All lines containing the string "Elenkov" must be copied from the entries.

-=-=-=-=-

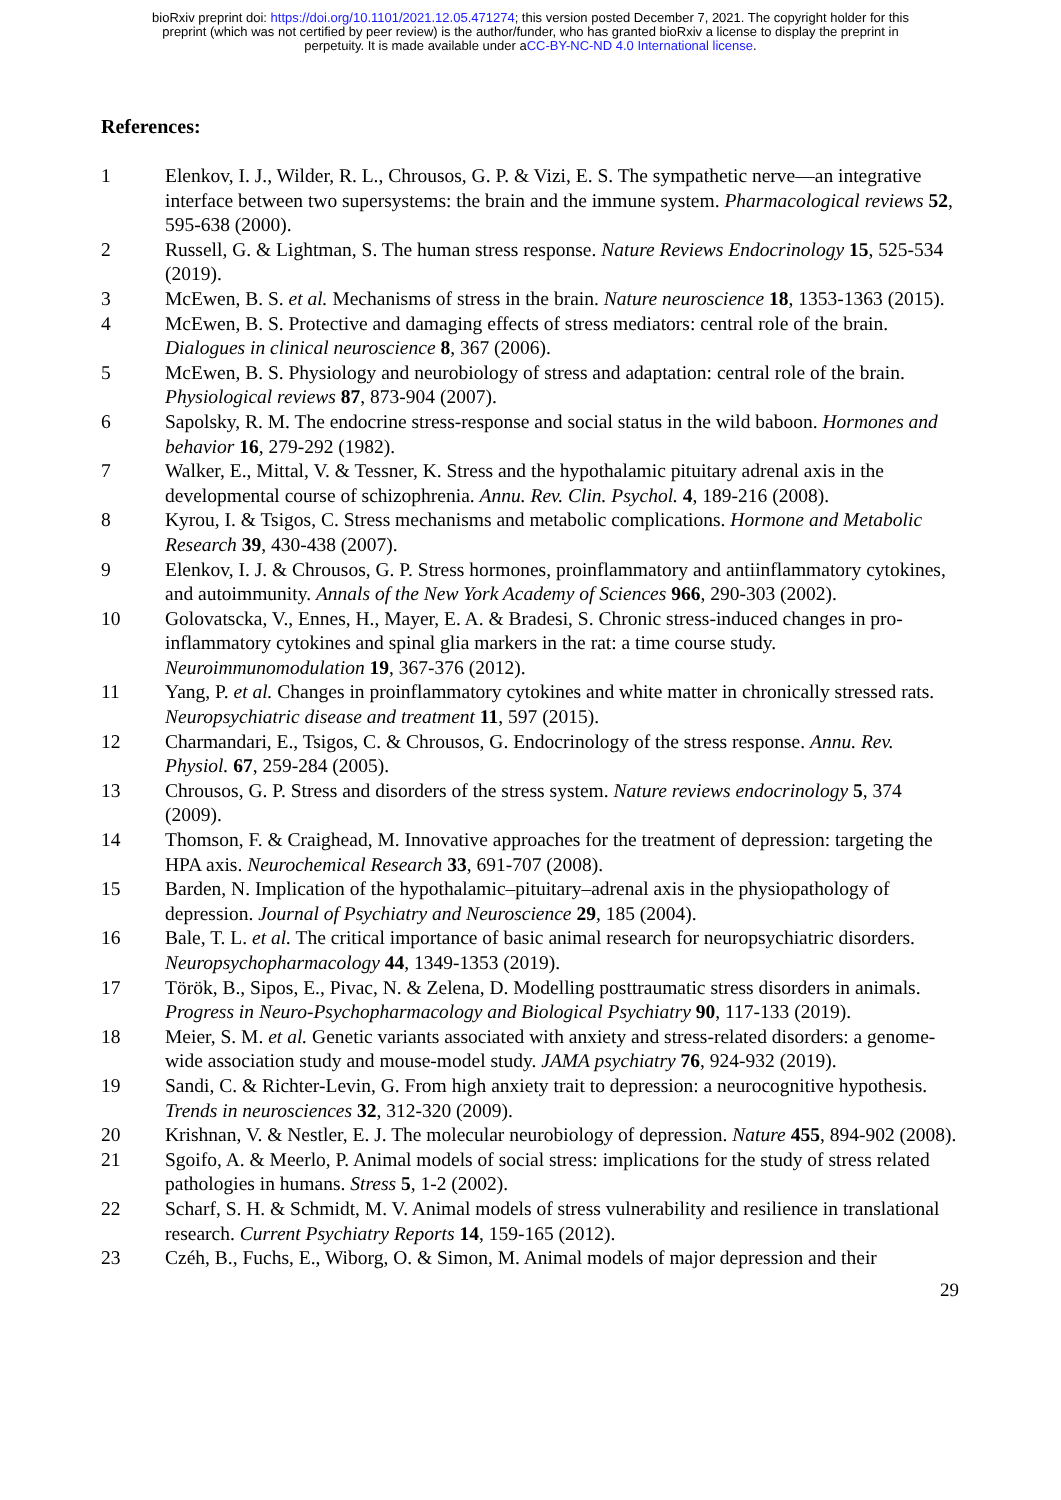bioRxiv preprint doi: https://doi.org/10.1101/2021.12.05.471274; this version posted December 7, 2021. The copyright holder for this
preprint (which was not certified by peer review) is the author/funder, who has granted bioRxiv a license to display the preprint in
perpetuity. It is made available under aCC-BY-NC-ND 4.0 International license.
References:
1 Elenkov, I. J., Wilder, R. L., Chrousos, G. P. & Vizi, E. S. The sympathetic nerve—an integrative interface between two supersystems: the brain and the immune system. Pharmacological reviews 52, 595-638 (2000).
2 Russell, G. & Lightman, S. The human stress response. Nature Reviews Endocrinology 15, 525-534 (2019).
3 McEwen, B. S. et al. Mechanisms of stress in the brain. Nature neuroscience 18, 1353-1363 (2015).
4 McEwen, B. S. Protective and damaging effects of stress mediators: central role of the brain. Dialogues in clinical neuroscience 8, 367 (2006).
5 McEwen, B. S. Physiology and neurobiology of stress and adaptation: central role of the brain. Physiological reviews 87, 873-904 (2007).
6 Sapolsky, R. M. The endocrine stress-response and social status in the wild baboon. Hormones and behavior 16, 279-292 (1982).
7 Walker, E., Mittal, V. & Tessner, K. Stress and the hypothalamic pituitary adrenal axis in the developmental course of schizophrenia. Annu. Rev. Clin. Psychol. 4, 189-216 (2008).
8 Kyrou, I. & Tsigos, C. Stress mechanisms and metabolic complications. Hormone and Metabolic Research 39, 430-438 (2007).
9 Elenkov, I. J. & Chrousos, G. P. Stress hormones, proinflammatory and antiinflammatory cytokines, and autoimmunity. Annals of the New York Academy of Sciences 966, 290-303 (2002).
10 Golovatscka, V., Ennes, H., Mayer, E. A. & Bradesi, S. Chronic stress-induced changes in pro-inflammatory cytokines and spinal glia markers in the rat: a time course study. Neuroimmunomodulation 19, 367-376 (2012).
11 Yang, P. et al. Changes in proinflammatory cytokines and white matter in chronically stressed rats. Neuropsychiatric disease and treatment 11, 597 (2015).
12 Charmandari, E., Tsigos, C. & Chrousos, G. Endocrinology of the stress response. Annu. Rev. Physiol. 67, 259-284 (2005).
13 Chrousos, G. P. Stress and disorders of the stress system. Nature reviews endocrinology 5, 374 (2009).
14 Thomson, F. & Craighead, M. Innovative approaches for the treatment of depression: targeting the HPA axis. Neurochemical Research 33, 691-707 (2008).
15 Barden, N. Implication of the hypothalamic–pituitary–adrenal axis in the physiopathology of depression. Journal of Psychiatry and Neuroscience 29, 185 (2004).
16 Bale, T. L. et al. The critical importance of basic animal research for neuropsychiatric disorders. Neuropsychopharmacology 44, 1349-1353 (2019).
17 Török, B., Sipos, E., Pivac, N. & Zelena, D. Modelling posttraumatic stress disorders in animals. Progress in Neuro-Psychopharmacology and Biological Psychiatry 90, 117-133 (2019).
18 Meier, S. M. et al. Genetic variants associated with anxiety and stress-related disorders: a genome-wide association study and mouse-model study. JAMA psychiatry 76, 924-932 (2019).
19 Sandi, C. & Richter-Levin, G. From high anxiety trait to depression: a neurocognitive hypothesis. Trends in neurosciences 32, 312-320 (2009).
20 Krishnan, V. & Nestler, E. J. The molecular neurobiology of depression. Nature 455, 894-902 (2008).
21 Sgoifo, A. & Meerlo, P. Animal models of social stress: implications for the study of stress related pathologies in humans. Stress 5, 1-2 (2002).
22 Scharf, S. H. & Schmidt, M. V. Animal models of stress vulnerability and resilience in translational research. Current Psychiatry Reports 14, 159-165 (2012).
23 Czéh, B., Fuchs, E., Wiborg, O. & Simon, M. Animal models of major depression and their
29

-=-=-=-=-

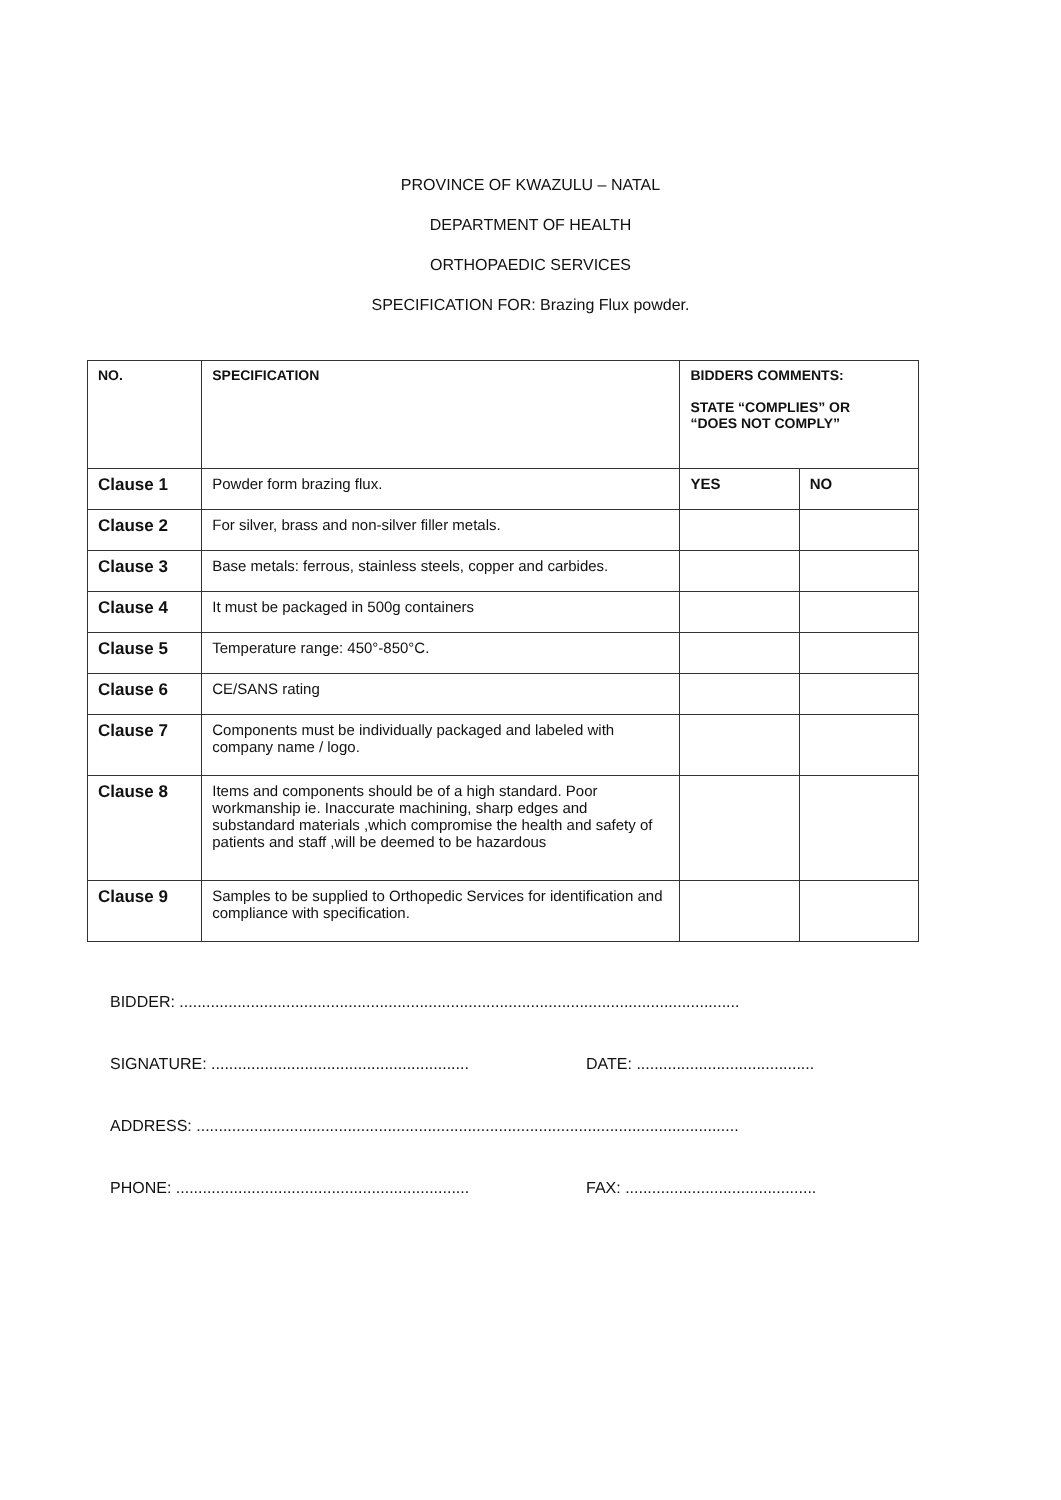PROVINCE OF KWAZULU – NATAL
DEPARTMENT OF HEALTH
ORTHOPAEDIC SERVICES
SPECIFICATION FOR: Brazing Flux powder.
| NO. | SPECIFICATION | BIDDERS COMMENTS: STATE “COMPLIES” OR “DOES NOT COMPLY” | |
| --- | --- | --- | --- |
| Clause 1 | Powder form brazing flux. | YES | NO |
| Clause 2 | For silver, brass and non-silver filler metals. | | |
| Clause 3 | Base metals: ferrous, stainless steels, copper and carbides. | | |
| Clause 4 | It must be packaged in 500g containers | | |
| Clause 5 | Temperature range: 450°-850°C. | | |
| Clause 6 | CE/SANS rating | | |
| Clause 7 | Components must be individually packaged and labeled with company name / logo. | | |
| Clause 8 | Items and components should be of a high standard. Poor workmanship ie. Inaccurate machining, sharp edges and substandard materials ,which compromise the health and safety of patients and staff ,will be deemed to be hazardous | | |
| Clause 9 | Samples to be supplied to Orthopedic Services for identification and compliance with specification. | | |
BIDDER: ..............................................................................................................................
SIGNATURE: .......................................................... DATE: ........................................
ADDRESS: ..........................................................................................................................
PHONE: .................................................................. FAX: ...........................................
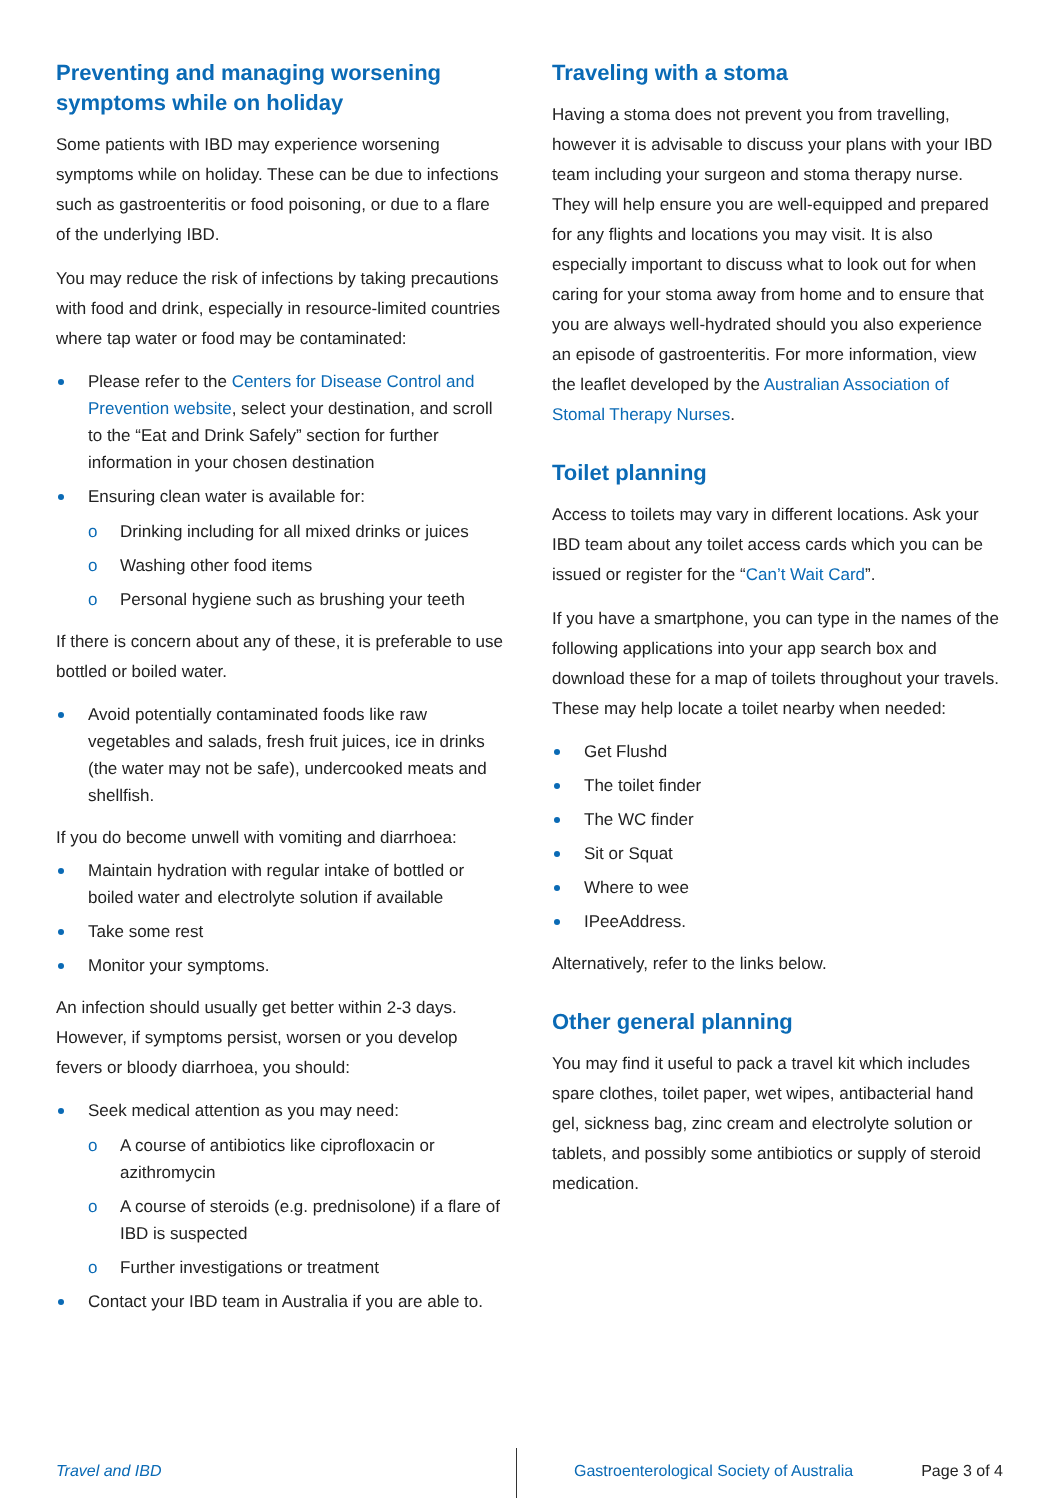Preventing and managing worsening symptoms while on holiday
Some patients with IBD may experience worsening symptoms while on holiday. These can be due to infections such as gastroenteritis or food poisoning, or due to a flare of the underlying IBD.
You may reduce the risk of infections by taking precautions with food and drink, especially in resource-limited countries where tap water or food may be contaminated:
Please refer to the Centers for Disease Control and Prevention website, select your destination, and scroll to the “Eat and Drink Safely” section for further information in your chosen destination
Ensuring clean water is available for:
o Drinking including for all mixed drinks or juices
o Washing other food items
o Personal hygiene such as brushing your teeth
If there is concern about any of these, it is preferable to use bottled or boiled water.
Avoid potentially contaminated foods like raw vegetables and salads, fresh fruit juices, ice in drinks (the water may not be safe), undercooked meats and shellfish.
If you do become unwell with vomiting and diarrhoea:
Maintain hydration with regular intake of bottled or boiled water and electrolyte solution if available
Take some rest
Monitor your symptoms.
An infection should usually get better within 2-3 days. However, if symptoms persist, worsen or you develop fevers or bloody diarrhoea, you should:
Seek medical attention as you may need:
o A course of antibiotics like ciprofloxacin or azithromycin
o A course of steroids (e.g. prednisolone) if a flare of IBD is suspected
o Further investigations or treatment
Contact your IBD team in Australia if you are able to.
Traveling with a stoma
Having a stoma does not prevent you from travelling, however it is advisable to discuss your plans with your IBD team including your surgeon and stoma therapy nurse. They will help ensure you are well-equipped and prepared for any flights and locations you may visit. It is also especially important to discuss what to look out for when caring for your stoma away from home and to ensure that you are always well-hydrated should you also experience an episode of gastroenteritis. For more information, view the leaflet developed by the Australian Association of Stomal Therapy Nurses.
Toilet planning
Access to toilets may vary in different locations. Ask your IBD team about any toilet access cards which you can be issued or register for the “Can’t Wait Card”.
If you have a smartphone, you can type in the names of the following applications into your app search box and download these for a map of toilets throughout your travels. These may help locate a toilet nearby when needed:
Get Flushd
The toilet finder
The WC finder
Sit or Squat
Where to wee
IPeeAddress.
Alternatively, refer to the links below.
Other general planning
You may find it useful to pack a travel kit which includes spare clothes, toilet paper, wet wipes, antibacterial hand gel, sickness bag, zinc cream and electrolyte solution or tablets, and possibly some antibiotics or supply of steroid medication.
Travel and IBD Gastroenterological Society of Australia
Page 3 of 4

-=-=-=-=-

WRITTEN REPLY:
1 Elenkov, I. J., Wilder, R. L., Chrousos, G. P. & Vizi, E. S. The sympathetic nerve—an integrative interface between two supersystems: the brain and the immune system. Pharmacological reviews 52, 595-638 (2000).
9 Elenkov, I. J. & Chrousos, G. P. Stress hormones, proinflammatory and antiinflammatory cytokines, and autoimmunity. Annals of the New York Academy of Sciences 966, 290-303 (2002).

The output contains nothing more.